Assuming a constant exhaust velocity, integrating this with respect to time results in the ideal rocket equation for a single stage of a rocket: $$\Delta v = v_e \ln\left(\frac{m_0}{m_f}\right)$$ where

$\Delta v$ is the rocket's change in velocity,$v_e$ is the effective velocity at which exhaust leaves the rocket,$m_0$ is the rocket's initial mass (payload, structure, and propellant),$m_f$ is the rocket's final mass (payload and structure), and$\ln(x)$ is the natural logarithm function.

This means that having a rocket's change in velocity exceed the rocket's exhaust velocity is eminently achievable. It requires that the rocket's initial mass be at least 63% propellant. Rockets that propel things into space typically have an initial mass that is about 90% propellant.

As a rule of thumb, trying to make a single stage of a rocket have a delta V that is more than three times exhaust velocity is pushing the rocket equation a bit too hard. That would require, at a minimum, a rocket whose initial mass is 95% propellant. A more realistic value is a rocket whose initial mass is in the neighborhood of 90% propellant. This results in a rocket that ideally has a delta V that is 2.3 times exhaust velocity.
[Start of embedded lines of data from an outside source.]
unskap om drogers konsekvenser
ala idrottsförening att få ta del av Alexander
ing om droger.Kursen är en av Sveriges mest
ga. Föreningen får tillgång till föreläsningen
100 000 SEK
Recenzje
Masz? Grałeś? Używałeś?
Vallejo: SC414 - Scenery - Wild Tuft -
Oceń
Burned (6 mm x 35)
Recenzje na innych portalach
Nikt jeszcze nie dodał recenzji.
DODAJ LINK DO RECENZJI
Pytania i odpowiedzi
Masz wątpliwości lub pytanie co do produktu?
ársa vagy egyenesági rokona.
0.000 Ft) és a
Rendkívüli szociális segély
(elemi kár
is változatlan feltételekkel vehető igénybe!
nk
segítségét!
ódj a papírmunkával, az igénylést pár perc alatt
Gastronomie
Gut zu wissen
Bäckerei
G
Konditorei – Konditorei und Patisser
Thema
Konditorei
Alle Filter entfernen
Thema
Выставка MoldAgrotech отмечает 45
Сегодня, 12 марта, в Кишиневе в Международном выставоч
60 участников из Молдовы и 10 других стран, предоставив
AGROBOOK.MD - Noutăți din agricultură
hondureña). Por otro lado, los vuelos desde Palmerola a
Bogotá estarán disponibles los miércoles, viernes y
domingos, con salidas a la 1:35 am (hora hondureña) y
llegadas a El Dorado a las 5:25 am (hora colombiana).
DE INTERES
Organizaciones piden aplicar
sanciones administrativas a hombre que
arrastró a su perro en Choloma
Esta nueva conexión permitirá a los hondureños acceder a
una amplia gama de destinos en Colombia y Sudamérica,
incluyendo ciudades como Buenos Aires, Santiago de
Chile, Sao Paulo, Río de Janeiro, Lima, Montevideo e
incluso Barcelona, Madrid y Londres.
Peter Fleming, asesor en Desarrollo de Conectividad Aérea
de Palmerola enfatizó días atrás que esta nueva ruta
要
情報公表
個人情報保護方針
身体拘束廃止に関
This, by the way, is why the concept of a single stage to orbit rocket is appealing and yet seemingly just out of grasp. The delta V needed to put a payload into low Earth orbit ranges from over 9 km/s to a bit over 10 km/s, depending on the rocket. A rocket whose initial mass is 90% propellant and whose exhaust velocity is 4 km/s (both of which are feasible) can ideally achieve a delta V of 9.2 km/s. This is just in range of what is feasible. The problem is the word "ideally". That a single stage to orbit rocket is just on the cusp of what is feasible means that organizations that want to put things into orbit or beyond inevitably take on the significant added complexities associated with multistage rockets.